I was a navy brat and lived in naval bases as a kid, so I was lucky never to experience racism until after my Dad retired. Then in Junior High I encountered racism of all sorts: Hispanic kids who didn't like the Asians, Vietnamese kids who didn't like Chinese, Filipinos who didn't like whites. But for the most part, most of us got along across racial boundaries. What I encountered more was a sort of class prejudice. Just before I went to High School, Sunnyvale High School closed down so all the kids who were supposed to go there instead went to Fremont High and we were generally the more working class kids. So the rich whites tended to look down on the poorer whites, the first and second generation Asians tended to look down on Asians who were fresh off the boat. This was during the 1980s, so I'm not sure how things are in today's schools.
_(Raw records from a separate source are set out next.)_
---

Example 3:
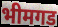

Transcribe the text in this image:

भीमगड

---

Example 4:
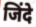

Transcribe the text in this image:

जिंदे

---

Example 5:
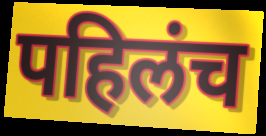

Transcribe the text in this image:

पहिलंच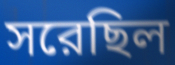
সরেছিলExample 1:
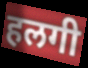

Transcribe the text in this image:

हलगी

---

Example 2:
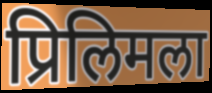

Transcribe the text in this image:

प्रिलिमला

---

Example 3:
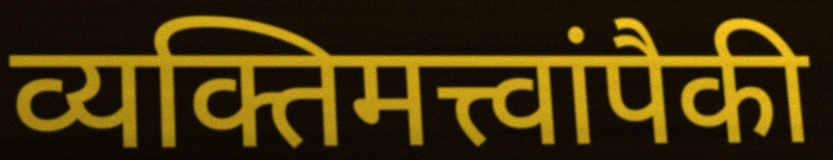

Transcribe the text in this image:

व्यक्तिमत्त्वांपैकी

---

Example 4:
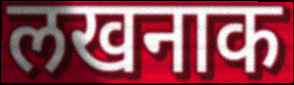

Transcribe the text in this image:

लखनाक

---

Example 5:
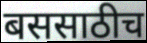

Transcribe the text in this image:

बससाठीच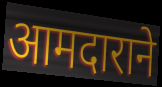
आमदाराने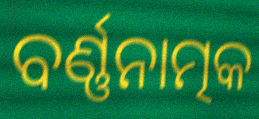
ବର୍ଣ୍ଣନାତ୍ମକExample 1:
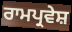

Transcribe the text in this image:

ਰਾਮਪ੍ਰਵੇਸ਼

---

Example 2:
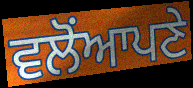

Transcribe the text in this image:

ਵਲੋਂਆਪਣੇ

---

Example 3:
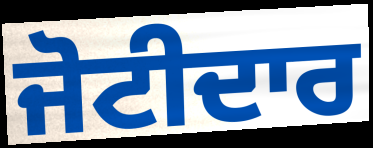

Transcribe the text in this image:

ਜੋਟੀਦਾਰ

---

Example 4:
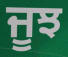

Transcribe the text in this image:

I do think things are better now than during your time. But there's a lot to improve on. I live in Silicon Valley, where there is a huge diversity of people, and when I travel, it seems strange to be in a place where it's not as diverse. In reading your posts, I'm learning about how it was at a certain time and place and where some white resentment may originate. Thank you for sharing.
Bless you, Jim.
Jim,
I think the telling of personal stories like yours is a fine way for all of us to gain a better understanding of race relations.
And those of us with children and grandchildren will surely have our Zen Moment when we hear of 4 year olds already capable of outpicturing the hate they mimic from adults.
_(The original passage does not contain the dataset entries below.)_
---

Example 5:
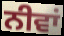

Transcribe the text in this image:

ਨੀਵਾਂ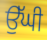
ਉੱਘੀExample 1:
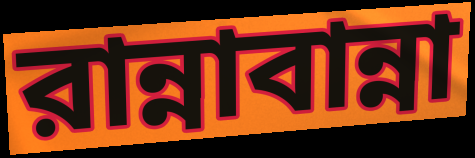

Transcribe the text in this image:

রান্নাবান্না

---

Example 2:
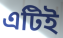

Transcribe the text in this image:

On a trip to Jerusalem, I experienced a little boy picking up rocks to throw at us--Americans. Luckily, his father stopped him, but I knew the reflex, "stone them," had already been engraved on that small child's mind. As a Palestinian, he had often seen demonstrations of hate.
My granddaughter had to wash the blood from a knife fight off her high school locker. My grandson was attacked on his way home from the same high school. Although they are Spanish/Filipino (my daughter is adopted from Honduras and married a Filipino), I don't believe these incidences were race related. They appeared to stem from the fact that our youth are growing up in a culture that pours their minds full of violence on TV, video games, music. Their lives are filled with violence. When I attend church with my grandchildren (they go every Sunday), I hear nothing about how to deal with our violent culture. There seems to be a disconnect between what youth learn at church and what they are forced to deal with in their everyday lives.
We are all responsible for the world in which we are raising our children and grandchildren. Can we, as disciples of Christ, rise to the level of Christed Consciousness in which we know that we all belong to the One Family of God. Can we love one another? Can we work together?
For our beloved children/grandchildren's sake, I intend to!